The stakes are high when it comes to choosing a lease accounting platform, because it directly affects the accuracy of your company’s financial reporting. Just about every firm working to implement the new lease accounting standards (FASB ASC 842 and IFRS 16) will be working with a new technology vendor to accomplish this project. How can you be sure you can trust what that vendor says about their own internal controls and practices, and how they will be handing your company’s financial information?
That’s exactly what Visual Lease’s SOC 1 Type 2 certification provides: proof (for both you and your independent auditors) that our internal controls are appropriately designed and properly executed to ensure safe and accurate processing of our clients’ financial transactions.
What does a SOC 1 Type 2 certification tell you?
Your lease accounting software vendor is a service organization that acts as an extension of your own company in the sense that they perform processing of your financial data, adding lease accounting journal entries to your GL and calculating lease assets and liabilities. That’s why your technology vendor’s controls and practices need to stand up to the same level of scrutiny that your own do.
Service Organization Control (SOC) assessments and reports, created by AICPA (American Institute of Certified Public Accountants) and performed and generated by an accredited audit firm, provide the assurance that a service organizations controls are properly designed to meet their stated control objectives at a specific point in time.
A SOC 1 report specifically addresses a service organization’s controls that relate to internal control of financial reporting. The Type 2 certification adds an assessment of the service organization’s execution of their own controls (whereas a Type 1 audit assesses only the design of controls). Auditors can come in at any point during or after the report’s specified time period to test and verify the service organization’s compliance with controls.
Because a SOC 1 Type 2 report covers a specific time period, it’s important to look for continuity of coverage over time. Chances are you will rely on your lease accounting technology for many years to come, so your auditors need to be satisfied that your chosen vendor continues to follow their stated controls and practices for the long term.
Visual Lease’s SOC 1 Type 2 certification services as assurance that your data is secure in our system and your lease accounting calculations are accurate.
Controls examined in Visual Lease’s SOC 1 Type 2 audit
Every SOC 1 audit is not the same; service organizations can have differences in their stated objectives and controls.
Visual Lease’s SOC 1 Type 2 audit covered data security, acceptable use of data, physical security of our offices, backup and recovery, and continuity planning. Our audit also went above and beyond policies and business practices to validate the most critical aspect of our service: our lease accounting calculations engine.
The following are the specific controls and business practices that auditors assessed and certified in Visual Lease’s SOC 1 Type 2 report.
- Organization administration. These controls provide reasonable assurance that individuals employed are qualified, experienced, and trained for the job functions they perform.
- Client onboarding and administration.
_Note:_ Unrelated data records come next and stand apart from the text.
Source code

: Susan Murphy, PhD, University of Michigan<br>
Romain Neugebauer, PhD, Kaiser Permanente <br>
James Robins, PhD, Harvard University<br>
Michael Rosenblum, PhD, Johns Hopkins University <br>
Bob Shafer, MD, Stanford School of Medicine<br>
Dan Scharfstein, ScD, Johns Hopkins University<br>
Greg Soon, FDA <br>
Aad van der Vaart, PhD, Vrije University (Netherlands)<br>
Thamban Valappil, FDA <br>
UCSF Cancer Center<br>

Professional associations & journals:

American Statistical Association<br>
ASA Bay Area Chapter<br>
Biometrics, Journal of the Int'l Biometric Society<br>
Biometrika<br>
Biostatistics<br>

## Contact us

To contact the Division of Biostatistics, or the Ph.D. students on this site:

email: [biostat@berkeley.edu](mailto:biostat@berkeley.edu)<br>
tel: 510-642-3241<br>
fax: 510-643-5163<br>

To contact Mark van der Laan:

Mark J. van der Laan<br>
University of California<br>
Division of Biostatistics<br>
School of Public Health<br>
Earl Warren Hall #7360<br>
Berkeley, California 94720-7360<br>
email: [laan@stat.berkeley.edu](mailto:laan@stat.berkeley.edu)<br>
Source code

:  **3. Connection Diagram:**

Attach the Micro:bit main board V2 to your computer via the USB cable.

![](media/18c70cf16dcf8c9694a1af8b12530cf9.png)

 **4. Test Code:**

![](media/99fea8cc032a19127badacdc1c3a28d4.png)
These controls provide reasonable assurance that client and related lease data will be supported, authorized, accurate, and reliable.
- Lease calculations. These controls provide reasonable assurance that lease data will be processed completely and accurately.
- Governance and compliance. These controls provide reasonable assurance that risk identification and management, as well as relevant laws and regulations that impact operations, are identified, known, understood and implemented into business operations.
- Physical security. These controls provide reasonable assurance that physical access to the system is restricted to authorized personnel.
- Environmental controls. These controls provide reasonable assurance that the system is protected against fire and smoke and that temperature and humidity is maintained within predefined ranges.
- Logical access: These controls provide reasonable assurance that logical access to systems is restricted to authorized personnel and is based on job responsibilities.
- Vulnerability management. These controls provide reasonable assurance that the Visual Lease infrastructure is adequately secured from vulnerabilities.
- Backup and recovery. These controls provide reasonable assurance that appropriate backups of critical systems are made to enable recovery from an outage or data center failure.
- Change management. These controls provide reasonable assurance that changes are tested, approved, and documented prior to implementation.
- Website availability. These controls provide reasonable assurance that service levels are defined between Visual Lease and its clients and that application availability and the hosting environment are monitored.
- Third party providers. These controls provide reasonable assurance that third-party service providers are monitored.
About Visual Lease’s audit firm: Wipfli
Wipfli is a multi-discipline professional services firm with over 2,200 associates, 45 offices in the United States and two offices in India. Wipfli ranks among the top 20 accounting and business consulting firms in the nation. Wipfli is also a member of Allinial Global, an accounting firm association of legally independent accounting and consulting firms with offices in North America and throughout the world through international members and partnerships.
Wipfli has a solid reputation as industry experts and as a trusted business advisor to more than 60,000 clients. The firm serves businesses of various sizes, from large public and private companies, to closely held family-owned businesses.